Reggie was boisterous, a friend to the world. Olivia was paranoid, forever finding fault and accusing her fellow writers of not giving her due. She was a chronic complainer, “the world’s worst grumbler,” Anthony Powell wrote in his diary. She was called Olivia Moaning. She also had a sharp tongue. Lawrence Durrell, whom she hated, called her the “hook-nosed condor of the Middle East.” Her photographs do present a bird-like face. Her friend, the novelist Francis King, called her “Ollie Beak.”


This biography (Chatto & Windus, 320 pages, $34.95) is the work of many hands. Neville and June Braybrooke were Manning’s close friends and worked for more than a decade on this biography. When June died, Neville struggle to overcome his grief and just managed to finish a draft, which Francis King has polished with panache. I know from many conversations with Mr. King that he is a devotee of the short, well-tuned biography, and this is exactly what he delivers. The biography’s tone is affectionate but critical, in keeping with Manning’s own view of the genre: “‘A life,’ as Olivia used to say, ‘means a whole life or nothing.’ She thought biographers should not restrict themselves in any way but tell the truth, however unpalatable to some.”

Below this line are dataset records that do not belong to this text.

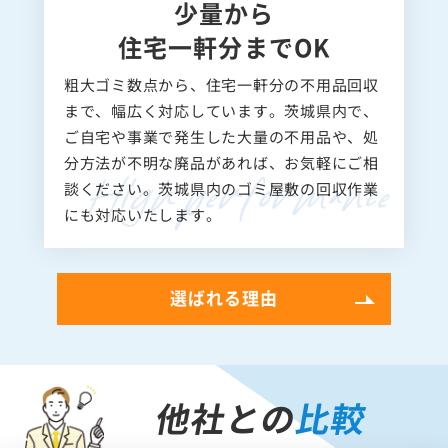
少量から
住宅一軒分までOK
粗大ゴミ数点から、住宅一軒分の不用品回収
まで、幅広く対応しています。茨城県内で、
ご自宅や事業で発生した大量の不用品や、処
分方法が不明な廃品があれば、お気軽にご相
談ください。茨城県内のゴミ屋敷の回収作業
にも対応いたします。
選ばれる理由
他社との
比較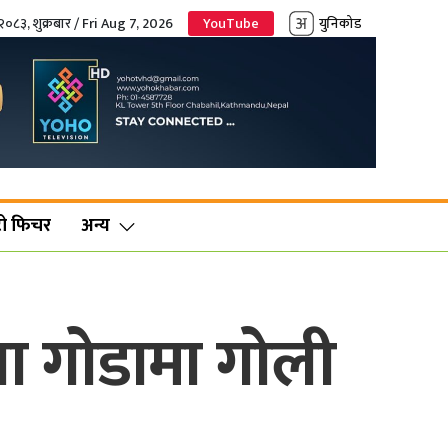
२०८३, शुक्रबार / Fri Aug 7, 2026
YouTube
युनिकोड
ो फिचर
अन्य
था गोडामा गोली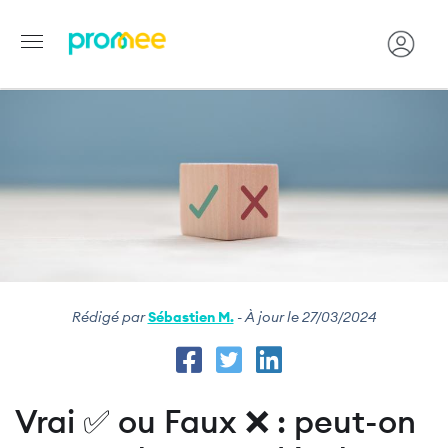
Image
Aller
au
contenu
principal
Rédigé par
Sébastien M.
- À jour le 27/03/2024
Vrai ✅ ou Faux ❌ : peut-on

The Braybrookes have done exactly that – and with a witty and wry touch. Here is a good example of their finesse in a scene involving Anthony Burgess, a friend and staunch supporter of Manning’s fiction:



When his first wife died, Olivia put it about that on the following morning, he had telephoned to propose marriage to her. “But I’m already married,” she protested, according to her story. “Well, get a divorce!” was said to be his reply. From one’s knowledge of Olivia, this may well have been fantasy. From one’s knowledge of Burgess it may well have been true.


This is the first biography of Olivia Manning. There will be others. But later biographers will return to this beautiful, indispensable book and find it a daunting task to surpass its elegant shaping of a writer’s life.